哦,今天期中考试,数学老师提前把我们几个学习好的试卷改了,我考了98分,又是第一名。稚嫩的声音飘来。

    哦,下次要早点啊,奶奶在村口都忘了你好几回了。

    嗯,那爷爷,我们说好,如果哪天我回来晚了,我就走这个大路,你也走大路来接我。这样你就不会找不到我了。

    就你聪明,我刚刚已经走小路去过一次学校,老师说你已经走了,然后我又回家,你还没回来,然后又走大路来寻你。言语中充满了关爱加点点责备。

哦,我下次会早点。有些懊悔,不应该让大人担心的。不过心情还是美美的,跑跳着跟上了爷爷的大步。

    揉了揉模糊的眼睛,不想让行人看到眼泪。两年前爷爷奶奶还在,那时候晚归,还有人会心急,还有人挂念。

    雪越来越大了,白了她的头发和眉角。少许的雪花顺着领口滑入了脖子里,冰凉。棉鞋的顶尖处有点湿了。

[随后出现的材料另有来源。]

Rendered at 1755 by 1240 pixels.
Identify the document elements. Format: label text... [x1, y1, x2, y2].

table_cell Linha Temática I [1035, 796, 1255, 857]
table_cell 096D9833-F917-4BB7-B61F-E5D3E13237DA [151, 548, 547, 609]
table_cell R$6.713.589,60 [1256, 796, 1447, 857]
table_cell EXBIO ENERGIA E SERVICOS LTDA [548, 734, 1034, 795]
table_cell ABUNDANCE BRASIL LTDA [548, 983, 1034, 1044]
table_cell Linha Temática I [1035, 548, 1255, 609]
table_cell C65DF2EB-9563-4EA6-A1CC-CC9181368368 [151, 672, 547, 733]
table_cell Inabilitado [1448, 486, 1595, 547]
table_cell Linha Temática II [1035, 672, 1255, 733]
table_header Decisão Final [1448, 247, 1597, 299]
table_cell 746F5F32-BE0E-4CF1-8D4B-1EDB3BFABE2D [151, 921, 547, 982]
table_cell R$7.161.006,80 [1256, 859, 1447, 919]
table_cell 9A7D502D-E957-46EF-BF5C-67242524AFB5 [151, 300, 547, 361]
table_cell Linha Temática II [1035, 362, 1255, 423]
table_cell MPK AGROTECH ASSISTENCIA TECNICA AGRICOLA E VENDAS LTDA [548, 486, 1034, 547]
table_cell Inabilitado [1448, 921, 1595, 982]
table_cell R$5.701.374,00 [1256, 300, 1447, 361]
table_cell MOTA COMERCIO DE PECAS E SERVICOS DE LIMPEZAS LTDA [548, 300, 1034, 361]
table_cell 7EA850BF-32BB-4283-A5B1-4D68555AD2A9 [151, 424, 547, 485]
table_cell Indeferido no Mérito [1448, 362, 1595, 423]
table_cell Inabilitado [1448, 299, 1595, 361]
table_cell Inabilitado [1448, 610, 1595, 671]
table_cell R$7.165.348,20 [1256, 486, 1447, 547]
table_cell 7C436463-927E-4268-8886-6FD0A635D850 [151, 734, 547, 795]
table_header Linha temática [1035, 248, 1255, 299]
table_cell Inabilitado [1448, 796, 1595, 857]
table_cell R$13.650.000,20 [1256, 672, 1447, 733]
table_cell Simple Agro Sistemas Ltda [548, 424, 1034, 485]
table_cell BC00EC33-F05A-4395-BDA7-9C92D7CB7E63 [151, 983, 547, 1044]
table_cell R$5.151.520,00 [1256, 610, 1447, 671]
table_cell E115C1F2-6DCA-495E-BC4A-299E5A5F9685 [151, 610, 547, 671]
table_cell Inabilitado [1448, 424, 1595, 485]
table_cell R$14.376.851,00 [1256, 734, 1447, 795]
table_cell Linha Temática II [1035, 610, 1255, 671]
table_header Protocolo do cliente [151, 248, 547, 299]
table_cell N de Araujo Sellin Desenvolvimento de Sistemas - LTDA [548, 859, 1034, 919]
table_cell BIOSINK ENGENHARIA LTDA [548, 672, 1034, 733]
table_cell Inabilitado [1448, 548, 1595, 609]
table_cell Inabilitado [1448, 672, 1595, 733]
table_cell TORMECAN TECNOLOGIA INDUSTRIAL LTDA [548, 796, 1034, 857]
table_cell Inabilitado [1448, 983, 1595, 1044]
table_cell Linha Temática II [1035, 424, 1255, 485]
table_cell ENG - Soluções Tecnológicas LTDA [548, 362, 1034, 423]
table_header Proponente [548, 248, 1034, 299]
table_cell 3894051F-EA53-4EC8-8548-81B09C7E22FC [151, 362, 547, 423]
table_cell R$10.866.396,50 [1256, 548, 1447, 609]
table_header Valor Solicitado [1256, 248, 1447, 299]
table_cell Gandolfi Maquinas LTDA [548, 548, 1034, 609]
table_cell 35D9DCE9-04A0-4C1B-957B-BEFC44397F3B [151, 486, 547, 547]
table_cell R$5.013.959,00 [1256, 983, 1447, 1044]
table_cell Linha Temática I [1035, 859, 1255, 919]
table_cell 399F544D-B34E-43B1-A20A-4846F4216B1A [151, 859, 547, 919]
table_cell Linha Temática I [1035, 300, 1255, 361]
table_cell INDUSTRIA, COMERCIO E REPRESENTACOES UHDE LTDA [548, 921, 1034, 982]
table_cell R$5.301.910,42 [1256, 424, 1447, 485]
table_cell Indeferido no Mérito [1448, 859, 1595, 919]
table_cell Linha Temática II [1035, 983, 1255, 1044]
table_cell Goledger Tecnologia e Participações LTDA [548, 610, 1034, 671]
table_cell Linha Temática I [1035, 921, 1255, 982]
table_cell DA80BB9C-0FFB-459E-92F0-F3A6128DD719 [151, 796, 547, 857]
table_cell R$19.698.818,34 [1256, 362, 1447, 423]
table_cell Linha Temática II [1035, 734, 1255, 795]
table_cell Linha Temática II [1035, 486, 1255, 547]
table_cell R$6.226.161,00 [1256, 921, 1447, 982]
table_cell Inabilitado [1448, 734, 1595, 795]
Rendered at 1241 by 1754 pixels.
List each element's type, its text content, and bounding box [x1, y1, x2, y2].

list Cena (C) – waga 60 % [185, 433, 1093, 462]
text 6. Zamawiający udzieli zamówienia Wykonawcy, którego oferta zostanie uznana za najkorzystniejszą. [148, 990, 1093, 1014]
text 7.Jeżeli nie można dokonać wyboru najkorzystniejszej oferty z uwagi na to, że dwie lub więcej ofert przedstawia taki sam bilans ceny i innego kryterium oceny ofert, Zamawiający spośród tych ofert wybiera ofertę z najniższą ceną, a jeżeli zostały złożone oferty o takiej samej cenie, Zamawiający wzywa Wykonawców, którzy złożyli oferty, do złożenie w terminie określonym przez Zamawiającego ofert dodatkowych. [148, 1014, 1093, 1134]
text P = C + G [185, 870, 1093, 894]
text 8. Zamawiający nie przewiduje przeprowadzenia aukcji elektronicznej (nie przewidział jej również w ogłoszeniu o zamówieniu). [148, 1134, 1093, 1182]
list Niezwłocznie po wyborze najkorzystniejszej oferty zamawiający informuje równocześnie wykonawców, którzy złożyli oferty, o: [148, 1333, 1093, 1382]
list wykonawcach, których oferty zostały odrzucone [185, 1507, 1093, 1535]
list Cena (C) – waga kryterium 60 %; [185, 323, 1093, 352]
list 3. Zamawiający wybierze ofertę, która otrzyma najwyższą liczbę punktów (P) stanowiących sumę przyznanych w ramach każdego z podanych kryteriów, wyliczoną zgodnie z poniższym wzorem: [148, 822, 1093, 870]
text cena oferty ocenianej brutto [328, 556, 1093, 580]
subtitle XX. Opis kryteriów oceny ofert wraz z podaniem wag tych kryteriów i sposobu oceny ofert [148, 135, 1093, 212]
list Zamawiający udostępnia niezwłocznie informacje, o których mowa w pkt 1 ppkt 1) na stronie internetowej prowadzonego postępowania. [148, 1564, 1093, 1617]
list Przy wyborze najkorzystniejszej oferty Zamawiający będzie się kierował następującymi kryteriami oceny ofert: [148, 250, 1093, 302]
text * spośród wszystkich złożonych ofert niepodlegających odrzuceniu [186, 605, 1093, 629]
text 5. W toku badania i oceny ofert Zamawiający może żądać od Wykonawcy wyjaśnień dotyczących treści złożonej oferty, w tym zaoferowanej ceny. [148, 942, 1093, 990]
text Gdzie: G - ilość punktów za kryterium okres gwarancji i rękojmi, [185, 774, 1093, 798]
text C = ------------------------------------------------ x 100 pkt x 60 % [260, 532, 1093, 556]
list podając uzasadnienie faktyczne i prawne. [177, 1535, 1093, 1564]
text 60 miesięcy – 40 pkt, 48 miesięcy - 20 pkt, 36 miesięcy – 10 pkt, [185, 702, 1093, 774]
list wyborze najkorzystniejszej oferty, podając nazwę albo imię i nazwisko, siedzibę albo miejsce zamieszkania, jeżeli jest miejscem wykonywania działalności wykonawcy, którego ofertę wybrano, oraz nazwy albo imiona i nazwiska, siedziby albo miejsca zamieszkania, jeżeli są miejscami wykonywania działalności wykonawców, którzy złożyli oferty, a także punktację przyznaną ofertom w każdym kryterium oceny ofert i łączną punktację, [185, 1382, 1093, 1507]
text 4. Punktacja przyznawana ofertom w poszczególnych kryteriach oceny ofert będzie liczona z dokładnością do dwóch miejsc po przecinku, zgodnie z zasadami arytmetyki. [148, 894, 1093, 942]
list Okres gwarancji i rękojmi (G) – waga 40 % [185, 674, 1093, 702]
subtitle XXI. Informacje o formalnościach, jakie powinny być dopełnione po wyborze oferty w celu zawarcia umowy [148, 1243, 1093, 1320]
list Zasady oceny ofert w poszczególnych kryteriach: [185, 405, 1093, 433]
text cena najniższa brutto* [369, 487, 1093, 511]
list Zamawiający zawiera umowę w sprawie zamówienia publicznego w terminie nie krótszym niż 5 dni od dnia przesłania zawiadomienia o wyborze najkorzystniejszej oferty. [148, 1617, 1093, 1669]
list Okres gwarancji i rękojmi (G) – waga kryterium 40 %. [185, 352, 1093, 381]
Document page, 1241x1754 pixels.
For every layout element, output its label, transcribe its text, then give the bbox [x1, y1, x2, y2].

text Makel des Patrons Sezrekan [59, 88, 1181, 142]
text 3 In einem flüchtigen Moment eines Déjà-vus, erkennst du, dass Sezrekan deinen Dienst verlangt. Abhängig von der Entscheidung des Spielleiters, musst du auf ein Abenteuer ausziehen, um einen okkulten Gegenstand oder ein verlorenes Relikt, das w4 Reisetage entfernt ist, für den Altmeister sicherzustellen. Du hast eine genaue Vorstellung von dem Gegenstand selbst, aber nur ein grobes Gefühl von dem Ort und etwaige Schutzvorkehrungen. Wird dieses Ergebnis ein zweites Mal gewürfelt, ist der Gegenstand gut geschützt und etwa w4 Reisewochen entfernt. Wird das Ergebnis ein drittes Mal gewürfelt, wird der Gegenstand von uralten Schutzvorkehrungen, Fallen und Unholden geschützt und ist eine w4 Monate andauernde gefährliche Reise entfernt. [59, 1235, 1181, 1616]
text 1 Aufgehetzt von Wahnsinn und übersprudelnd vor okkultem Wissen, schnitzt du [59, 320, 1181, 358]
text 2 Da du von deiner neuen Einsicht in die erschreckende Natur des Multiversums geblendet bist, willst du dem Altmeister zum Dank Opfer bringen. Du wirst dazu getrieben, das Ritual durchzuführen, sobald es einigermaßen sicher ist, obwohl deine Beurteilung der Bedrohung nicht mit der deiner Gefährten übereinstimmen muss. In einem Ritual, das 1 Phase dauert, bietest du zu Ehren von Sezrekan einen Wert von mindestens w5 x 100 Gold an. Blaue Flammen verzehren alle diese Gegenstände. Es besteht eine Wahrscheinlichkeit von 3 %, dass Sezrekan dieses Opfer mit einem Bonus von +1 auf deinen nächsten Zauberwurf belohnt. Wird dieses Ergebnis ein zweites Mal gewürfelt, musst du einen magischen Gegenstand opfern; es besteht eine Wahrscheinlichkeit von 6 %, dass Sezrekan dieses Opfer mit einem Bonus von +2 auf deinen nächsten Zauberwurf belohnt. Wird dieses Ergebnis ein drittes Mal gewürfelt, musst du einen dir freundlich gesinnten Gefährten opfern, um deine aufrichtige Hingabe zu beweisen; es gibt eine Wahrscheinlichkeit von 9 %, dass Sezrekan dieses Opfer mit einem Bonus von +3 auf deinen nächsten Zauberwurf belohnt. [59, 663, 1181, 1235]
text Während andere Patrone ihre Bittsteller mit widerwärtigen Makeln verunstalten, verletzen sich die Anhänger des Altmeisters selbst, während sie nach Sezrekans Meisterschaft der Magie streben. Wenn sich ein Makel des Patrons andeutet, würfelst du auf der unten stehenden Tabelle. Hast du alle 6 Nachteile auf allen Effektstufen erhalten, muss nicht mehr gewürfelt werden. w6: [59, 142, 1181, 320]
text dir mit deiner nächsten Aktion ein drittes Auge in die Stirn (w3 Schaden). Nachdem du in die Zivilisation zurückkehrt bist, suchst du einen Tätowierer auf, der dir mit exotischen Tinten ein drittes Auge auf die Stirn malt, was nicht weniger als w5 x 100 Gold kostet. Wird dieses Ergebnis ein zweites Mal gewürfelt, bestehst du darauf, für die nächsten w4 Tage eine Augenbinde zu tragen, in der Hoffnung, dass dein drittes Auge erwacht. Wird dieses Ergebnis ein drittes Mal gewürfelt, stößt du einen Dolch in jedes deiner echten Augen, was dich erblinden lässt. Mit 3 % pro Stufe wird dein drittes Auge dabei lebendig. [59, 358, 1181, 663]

    交叉路口没多远的地方有一个敬老院,上小学那会班上有个同学的爷爷奶奶住敬老院,那同学每天都会到这里来,几个和同学顺路的同学就一起来放学,放学比较早的时候,她就会和这个同学一起去敬老院,一起在那里写好作业,然后和其他同学走回家。那时候一直疑问,为什么他的爷爷奶奶住敬老院呢?难道她的爸爸妈妈和爷爷奶奶不好?还是她没有爸爸妈妈?还是......疑问一直放在心里。现在已经过去五六年,同学也去另一所中学读书,早已不再联系,不知道她的爷爷奶奶还在这里吗?走到敬老院门口的时候,停了下来,或者能进去问问他们这里有么有电话或者借双胶鞋,雨伞什么的,伸头望了望,几乎没看到几个人。好不容易看到一个老人家,不记得那个爷爷奶奶的名字,报了同学的名字,老人家想了想,说搬走了。好吧,继续走。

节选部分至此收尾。